URLs can only safely contain letters, numbers, and a few special characters like hyphen and underscore. Other characters — especially spaces, ampersands, equals signs, question marks, and non-ASCII characters — have special meaning in URL syntax or aren't allowed. URL encoding converts these to %XX format so they can safely appear in URLs without breaking the syntax.
What's the difference between URL encoding and HTML encoding?
URL encoding uses percent signs (%) followed by hex codes (%20 for space) and is used specifically for URLs. HTML encoding uses ampersand syntax (  for space) and is used for displaying special characters in HTML content. They serve different purposes and use different encoding schemes.

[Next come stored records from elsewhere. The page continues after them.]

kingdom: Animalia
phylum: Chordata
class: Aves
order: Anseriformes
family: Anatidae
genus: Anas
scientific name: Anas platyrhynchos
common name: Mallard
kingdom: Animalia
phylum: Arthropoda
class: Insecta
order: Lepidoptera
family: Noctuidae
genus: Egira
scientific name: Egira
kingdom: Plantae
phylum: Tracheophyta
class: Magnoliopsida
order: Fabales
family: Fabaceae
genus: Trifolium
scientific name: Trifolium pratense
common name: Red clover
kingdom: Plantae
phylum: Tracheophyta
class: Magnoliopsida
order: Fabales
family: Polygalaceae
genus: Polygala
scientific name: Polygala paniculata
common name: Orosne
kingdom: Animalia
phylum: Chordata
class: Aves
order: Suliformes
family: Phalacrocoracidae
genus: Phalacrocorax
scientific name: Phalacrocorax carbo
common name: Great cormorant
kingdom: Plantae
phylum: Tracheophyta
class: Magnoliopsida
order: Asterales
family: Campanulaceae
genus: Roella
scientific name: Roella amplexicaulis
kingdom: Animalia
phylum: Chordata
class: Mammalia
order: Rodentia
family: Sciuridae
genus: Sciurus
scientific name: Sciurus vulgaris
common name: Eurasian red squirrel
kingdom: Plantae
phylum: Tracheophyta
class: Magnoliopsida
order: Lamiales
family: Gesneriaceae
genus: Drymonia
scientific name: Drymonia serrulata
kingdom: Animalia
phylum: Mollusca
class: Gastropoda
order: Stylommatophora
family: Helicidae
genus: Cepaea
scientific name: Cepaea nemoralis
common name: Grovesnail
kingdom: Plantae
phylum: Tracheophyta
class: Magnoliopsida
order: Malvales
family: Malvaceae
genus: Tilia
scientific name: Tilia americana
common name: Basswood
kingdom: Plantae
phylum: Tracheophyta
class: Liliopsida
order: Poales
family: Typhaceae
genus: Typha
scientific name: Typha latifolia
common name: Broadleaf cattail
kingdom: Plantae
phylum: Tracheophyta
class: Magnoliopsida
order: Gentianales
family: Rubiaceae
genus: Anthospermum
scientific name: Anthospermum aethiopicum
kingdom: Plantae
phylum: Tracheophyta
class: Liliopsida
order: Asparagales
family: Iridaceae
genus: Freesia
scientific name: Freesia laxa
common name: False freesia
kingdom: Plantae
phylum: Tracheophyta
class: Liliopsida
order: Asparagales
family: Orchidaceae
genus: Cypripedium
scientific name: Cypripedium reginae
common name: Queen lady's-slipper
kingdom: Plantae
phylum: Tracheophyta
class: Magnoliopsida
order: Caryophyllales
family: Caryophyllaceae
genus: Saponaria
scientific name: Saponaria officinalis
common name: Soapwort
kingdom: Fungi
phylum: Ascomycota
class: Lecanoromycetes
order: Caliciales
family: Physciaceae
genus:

Should I encode the entire URL?
No, only encode the parts that contain special characters, typically query parameter values. Don't encode the protocol (https://), domain (example.com), path slashes (/), or URL syntax characters (? and &) that separate parameters. Only encode the actual data values within parameters.
Is the URL encoder free?
Yes, Fixie's URL Encoder/Decoder is completely free with no signup requirements, no usage limits, and no ads. All encoding happens instantly in your browser with complete privacy.
Can I encode international characters?
Yes, the tool properly encodes all Unicode characters including accented letters, Chinese characters, emoji, and any non-ASCII text. International characters are converted to UTF-8 bytes, then each byte is percent-encoded (e.g., é becomes %C3%A9).